For those who need a primer, being nonbinary means I don't identify as either a man or a woman; instead, I identify as transmasculine, someone who was assigned female at birth (AFAB) but who connects more with masculinity. Some nonbinary people don't identify on the feminine-to-masculine scale at all, which makes buying lingerie, a traditionally gendered piece of clothing, even more complicated.

For transgender folks all across the gender spectrum, both binary and nonbinary, finding well-made and appropriately fitted underwear and lingerie can feel like an impossible task. Trans bodies often don't fit the usual mold, so whether it's AFAB people struggling to find tight boxers that don't bag in the front, or assigned-male-at-birth trans women who can't find bras to fit their chest and shoulder sizes, buying underthings can be an exercise in settling.

6" Fly Boxer Briefs, $27,

Luckily, there are some options. My top personal recommendation is Origami Customs, a shop with radically trans-friendly policies where everything is custom-sized and made to order. Origami's owner Rachel Hill hand makes each piece by herself, so prices for the shop offerings — which range from swimwear to dresses — can be a little steep, but the quality is worth it. Other brands, like TomboyX, offer less expensive pieces like these 6" fly boxer briefs, which have no problem snugly fitting AFAB people like me.

Tory Moir, a nonbinary artist and sewist, tells Bustle that their solution to not finding products to suit their body "the way it is" is a plan to design and sew it themself.

"I'd want to make pieces that would fit a variety of bodies and genders," they explain. "So maybe I'd make more masculine stuff that would fit bodies other than an ideal 'male' body, or more feminine pieces for folks with different curves — like briefs with no cock pocket, tanks or bralettes with cute lace, etc."

Custom Black Strappy Open Frame Bra Harness Cage With Convertible Straps, $62,

Aly Issabelle, who identifies as agender, also buys boxer-briefs. "I've got boxer briefs that are Calvin Klein and they're just plain black but they make such a statement," they tell Bustle. "I really wish, on the subject of the fact that literally ALL lingerie is super gendered, that there were more 'neutral' things?" they say. "Like, here's some briefs that are just briefs!

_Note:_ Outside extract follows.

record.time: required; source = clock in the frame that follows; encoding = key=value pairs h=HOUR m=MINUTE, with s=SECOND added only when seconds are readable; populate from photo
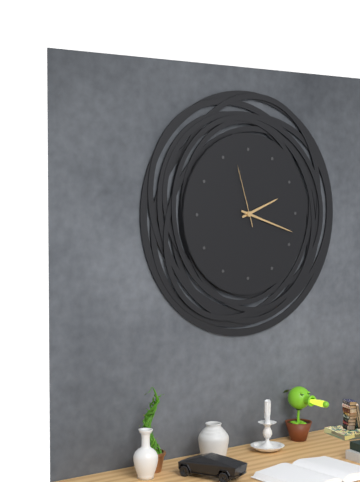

Or hey here's a slightly cropped undershirt that can be worn by anyone who wishes to!"

For Jess, who asked to be referred to by first name only, finding lingerie that fits them and makes them feel good means walking the razor's edge of potential dysphoria. "I tend toward things that don't hyper define the body," they tell Bustle. "[I]tems that don't expect or emphasize breasts because as an AFAB agender person with a very large chest (J cup) it can be hard to find lingerie that doesn't trigger my dysphoria."

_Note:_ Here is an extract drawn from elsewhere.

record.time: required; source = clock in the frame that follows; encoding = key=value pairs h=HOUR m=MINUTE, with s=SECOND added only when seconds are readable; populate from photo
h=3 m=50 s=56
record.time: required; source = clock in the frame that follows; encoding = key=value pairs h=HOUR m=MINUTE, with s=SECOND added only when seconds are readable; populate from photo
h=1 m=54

Smooth & Chic Control Brief, $39,

While these folks' suggestions have given our fellow trans babes an idea of where they can snag their next Valentine's Day, we can't ignore that finding lingerie which is not made for cisgender (and often thin and white) bodies is quite a feat.

For nonbinary folks, buying lingerie often means figuring out how to find sexy things that fit in the the right places, while helpfully hiding or minimizing any parts of our bodies we may be uncomfortable with. One can hope that by Valentine's Day 2018, we'll have more nonbinary options not only from trans-friendly small businesses, but also from larger companies who recognize the need for lingerie built for our bodies.